Now securely in control, Gould directed the Erie to pay his own private construction companies to lay track. No work was done. Gould pocketed the money, and the Erie’s share price fell sharply. When several British shareholders tried to stop him, Gould refused to recognize their voting rights. A judge ruled against the shareholders when they sued.
In an age of scandal and corruption, Jay Gould was regarded as a master of bribery and insider stock manipulation. He paid off President Grant's brother-in-law to learn the president's intentions about government gold sales; he bribed members of New York's legislature; and he tried to corner the gold market.
Workers
The Knights of Labor organized strikes against Jay Gould’s southwest railroad system in 1884 and 1886. According to the the New York Times in March 29, 1886 the reason for the strike was that Gould mistreated 15,000 out of 18,000 of the workers employed by his railroad by paying them “slave wages” for their work.

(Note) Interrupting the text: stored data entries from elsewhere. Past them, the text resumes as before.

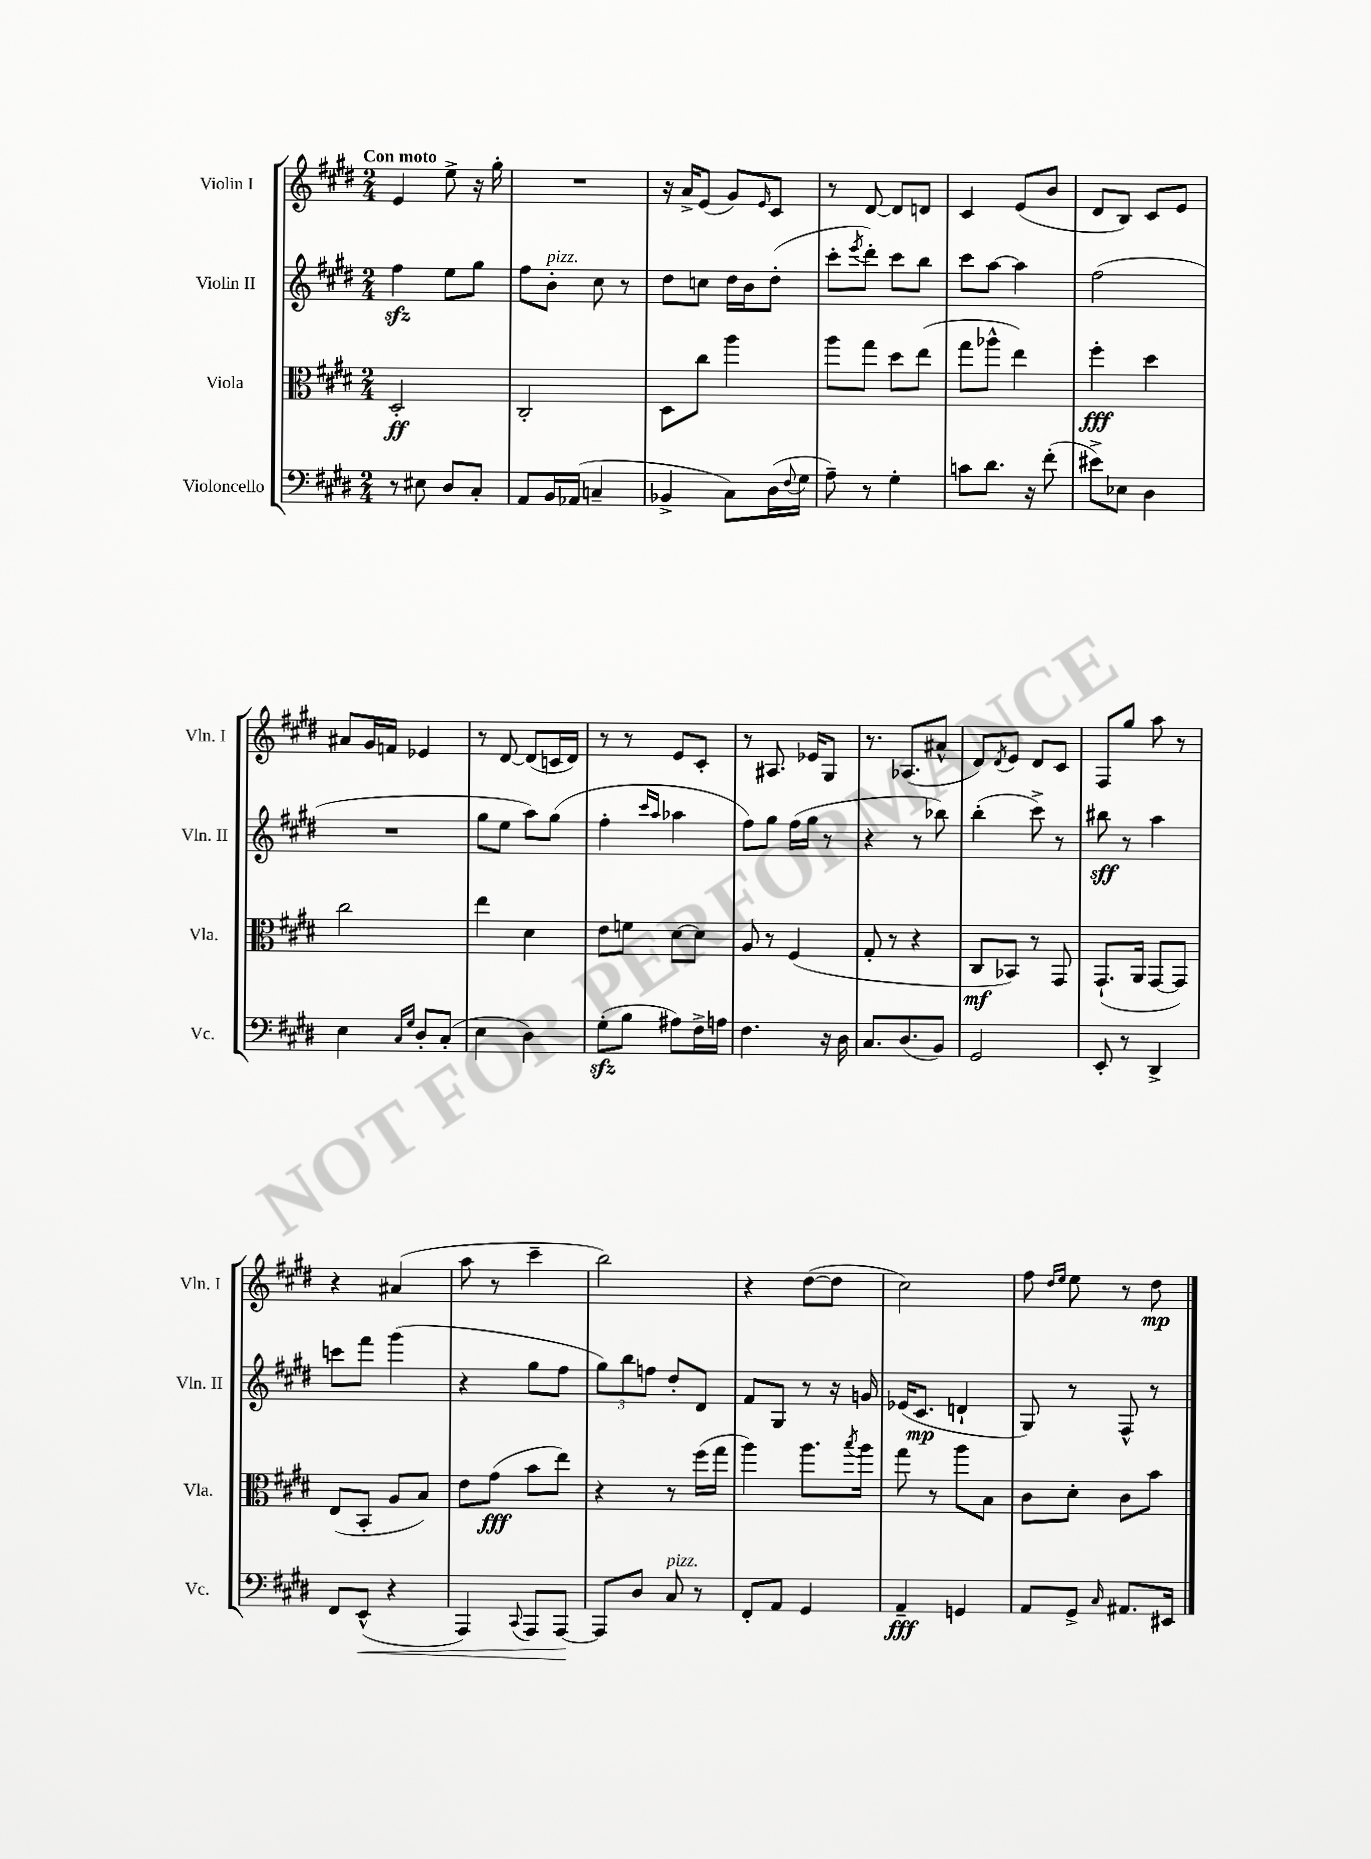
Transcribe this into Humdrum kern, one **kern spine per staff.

**kern	**kern	**kern	**kern
*staff4	*staff3	*staff2	*staff1
*clefF4	*clefC3	*clefG2	*clefG2
*k[f#c#g#d#]	*k[f#c#g#d#]	*k[f#c#g#d#]	*k[f#c#g#d#]
*M2/4	*M2/4	*M2/4	*M2/4
8r	2D#'	4ff#	4e
8E#	.	.	.
8D#	.	8ee	8ee^
8C#'	.	8gg#	16r
.	.	.	16gg#'
=	=	=	=
8AA	2C#'	8ff#	2r
16BB	.	8b'	.
(16AA-	.	.	.
4C~	.	8cc#	.
.	.	8r	.
=	=	=	=
4BB-^	8D#	8dd#	16r
.	.	.	16a^
.	8cc#	8cc	(8e
8C#)	4aa	16dd#	8g#)
.	.	16b	.
.	.	.	16qqe
(16D#	.	(8dd#'	8c#
8qqF#	.	.	.
16G#	.	.	.
=	=	=	=
8A~)	8aa	8ccc#'	8r
.	.	8qeee	.
8r	8gg#	8ddd#')	[8d#
4G#'	8dd#	8ccc#	8d#]
.	(8ee	8bb	8d
=	=	=	=
8c	8gg#	8ccc#	4c#
8.d#	8aa-^^	[8aa	.
.	4ee)	4aa]	(8e
16r	.	.	.
(8f#'	.	.	8b
=	=	=	=
8e#^)	4ff#'	(2ff#	8d#
8E-	.	.	8B)
4D#	4dd#	.	8c#
.	.	.	8e
=	=	=	=
4E	2cc#	2r	8a#
.	.	.	16g#
.	.	.	16f
16qqC#	.	.	.
16qqG#	.	.	.
8D#'	.	.	4e-
(8C#'	.	.	.
=	=	=	=
4E	4ee	8gg#	8r
.	.	8ee	[8d#
4D#)	4d#	8aa)	(8d#]
.	.	(8gg#	16c
.	.	.	16d#)
=	=	=	=
(8G#'	8e	4ff#'	8r
8B	8f	.	8r
.	.	16qqccc#	.
.	.	16qqaa	.
8A#)	[8d#	4aa-	8e
16F#^	8d#]	.	8c#'
16A	.	.	.
=	=	=	=
4.F#	8A	8ff#)	8r
.	8r	8gg#	8.A#
.	(4F#	(16ff#	.
.	.	16gg#	16e-
16r	.	8r	8G#
16D#	.	.	.
=	=	=	=
8.C#	8G#'	4r	8.r
.	8r	.	.
(8.D#	.	.	(8.A-
.	4r	8r	.
8BB)	.	8bb-)	8a#^^
=	=	=	=
2GG#	8C#	(4bb'	8d#)
.	.	.	8qd#
.	8BB-)	.	8e
.	8r	8ccc#^)	8d#
.	8GG#	8r	8c#
=	=	=	=
8EE'	(8.GG#`	8bb#	8F#
8r	.	8r	8gg#
.	16AA	.	.
4DD#^	[8GG#	4aa	8aa
.	8GG#])	.	8r
=	=	=	=
8FF#	(8E	8ccc	4r
(8EE^^	8BB'	8fff#	.
4r	8A	(4ggg#	(4a#
.	8B)	.	.
=	=	=	=
4AAA)	8e	4r	8aa
.	(8g#	.	8r
8qqCC#	.	.	.
8AAA	8b	8gg#	4ccc#~
[8AAA	8ee)	8ff#	.
=	=	=	=
8AAA]	4r	12gg#)	2bb)
.	.	12bb	.
8D#	.	.	.
.	.	12ff	.
8C#	8r	8dd#'	.
8r	(16ff#	8d#	.
.	16gg#	.	.
=	=	=	=
8FF#'	4aa)	8f#	4r
8AA	.	8G#	.
4GG#	8.aa	8r	([8dd#
.	.	16r	8dd#]
.	8qbb	.	.
.	16aa	16g	.
=	=	=	=
4AA~	8gg#	(16e-	2cc#)
.	.	8.c#	.
.	8r	.	.
4GG	8aa	4d`	.
.	8B	.	.
=	=	=	=
8AA	8c#	8G#)	8ff#
.	.	.	16qqdd#
.	.	.	16qqee
8GG#^	8d#'	8r	8ee
16qqC#	.	.	.
8.AA#	8c#	8F#^^	8r
.	8b	8r	8dd#
16EE#	.	.	.
==	==	==	==
*-	*-	*-	*-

However, Socialist and Labor organizer Eugene Debs wrote in 1893 "Already, lodges of workingmen on lines of railroad controlled by Jay Gould are bearing public testimony of his generous treatment — and one word from such men is more than a thousand columns of newspaper detraction or the vapid utterances of pulpits — and the fact that he placed his interests in a man like S.H.H. Clark is proof conclusive that he was animated by a sincere desire to promote fair dealing with employees on all of his great lines of railroad."
Philanthropy
Gould lived in a time when corruption was common among judges, politicians, and presidential advisors. Some corrupt individuals were caught and punished. Jay Gould, on the other hand, died a very wealthy man. His six children inherited his $77 million fortune; the oldest, George Jay Gould, became a railroad baron in his own right, but without the unethical taint of his father. Unlike other wealthy industrialists of the era, the tightfisted Jay Gould did not pursue philanthropic efforts, neither in his own lifetime nor through his death. His story illustrates the remarkable flavor of politics and business in the Gilded Age.